As the Republican primary took shape shortly after Portman's announcement last year that he would not be running, it quickly became a quasi-competition to see who could win the praises of former President Donald Trump. Indeed, state Sen. Matt Dolan was the only GOP candidate to push back against Trump's false claims of massive voter fraud in the 2020 presidential election, drawing the former president's wrath in the process.

Vance was once an ardent "Never Trumper," but later grew to embrace the former president's sometimes incendiary "America First" rhetoric. It was that Copernican shift that led Trump to endorse Vance just weeks before the primary, even though he acknowledged Vance had "said some not so great things about me in the past."

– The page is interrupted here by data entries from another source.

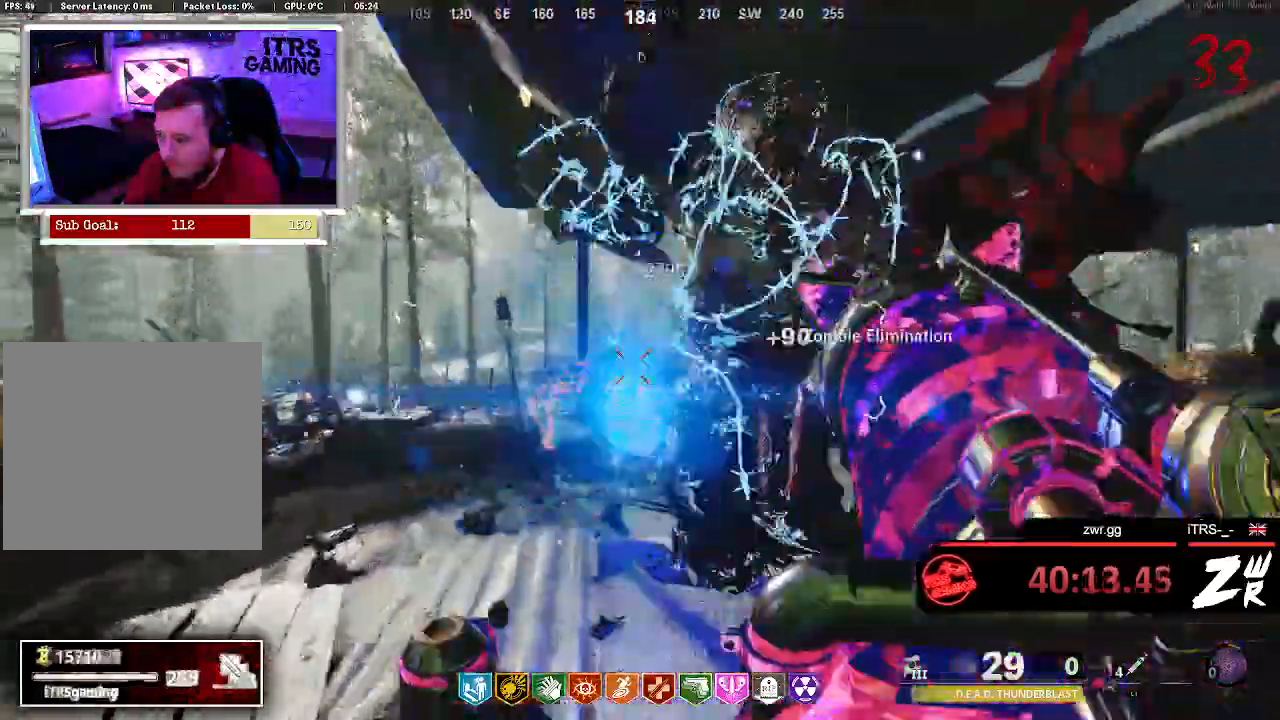
{"buttons": [], "left_stick": "up", "right_stick": "center", "button_events": [[100, "R2", "up"]]}
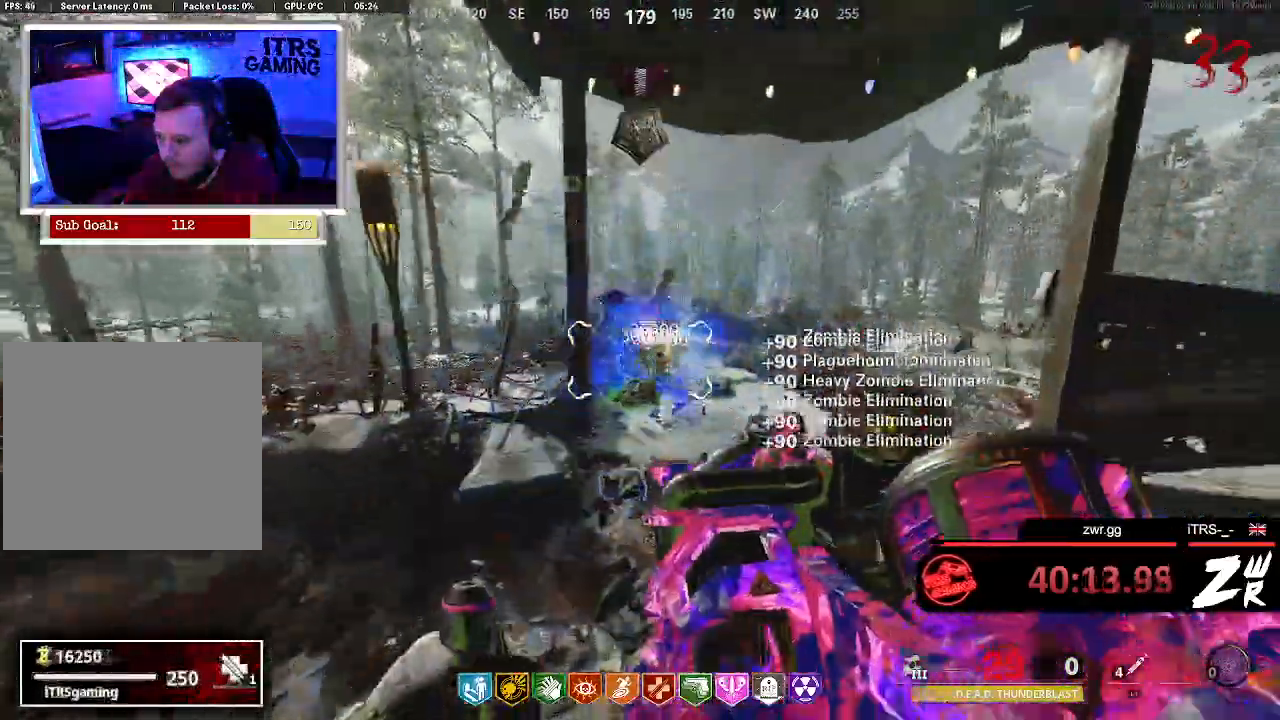
{"buttons": [], "left_stick": "up", "right_stick": "center", "button_events": []}
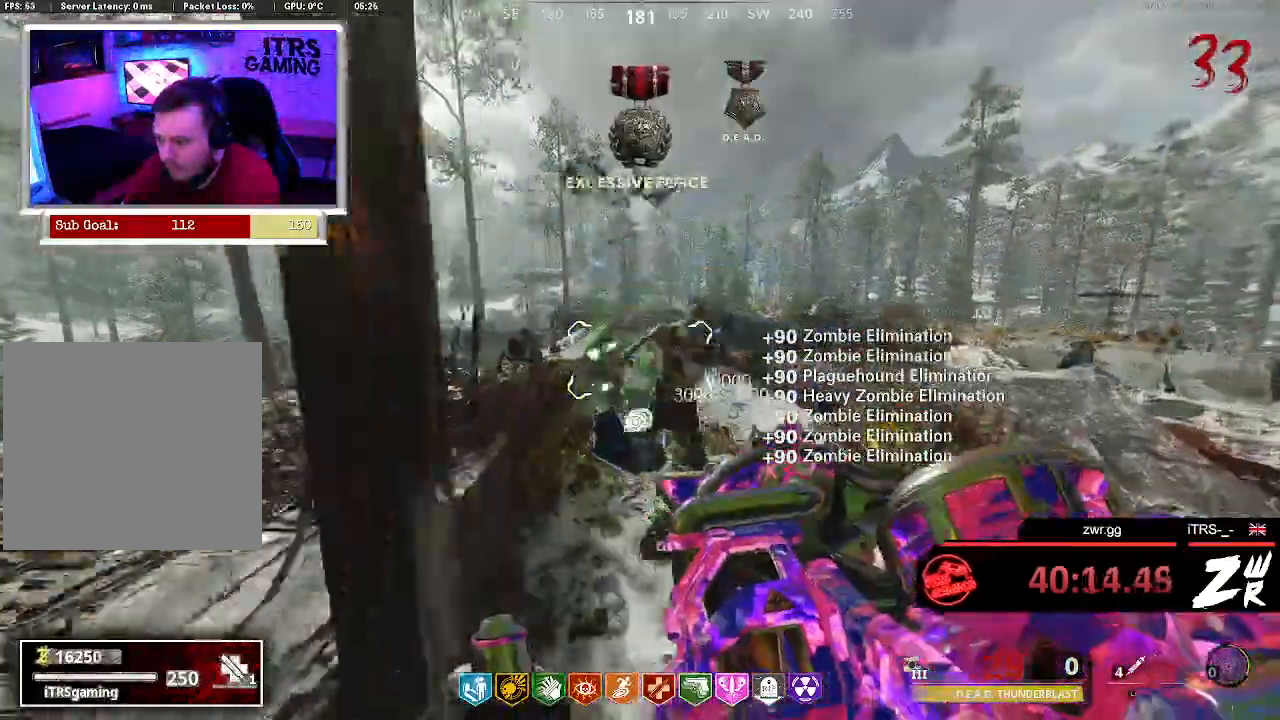
{"buttons": [], "left_stick": "up", "right_stick": "down-right", "button_events": [[33, "R2", "down"], [300, "R2", "up"]]}
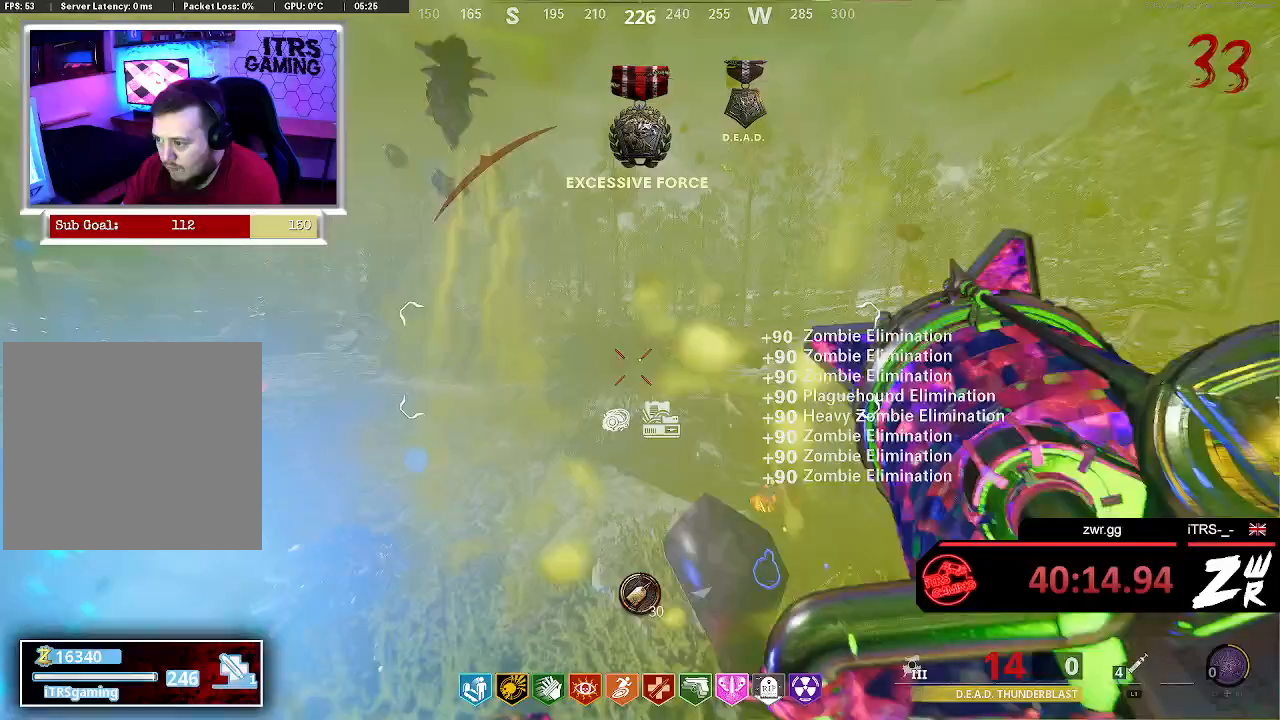
{"buttons": [], "left_stick": "up", "right_stick": "center", "button_events": []}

"Thanks to the president for everything, for endorsing me," Vance said Tuesday. "A lot of fake news media out there ... wanted to write the story that this campaign would be the death of Donald Trump's 'America First' agenda. Ladies and gentlemen, it ain't the death of the 'America First' agenda."

Vance will face Democratic U.S. Rep. Tim Ryan, who easily won the Democratic nomination. Should Ryan win, it would mark the first time since 1995 that both of Ohio's U.S. Senate seats were held by Democrats, as Sherrod Brown currently remains the state's senior senator.

"As much as he will try to claim that he's one thing, his voting record and the evidence suggests that he is the very worst of modern American politics," Vance claimed. "A guy who has spent 20 years failing the people of Youngstown and now wants the people of Ohio to give him a promotion, and we're not going to do it, ladies and gentlemen."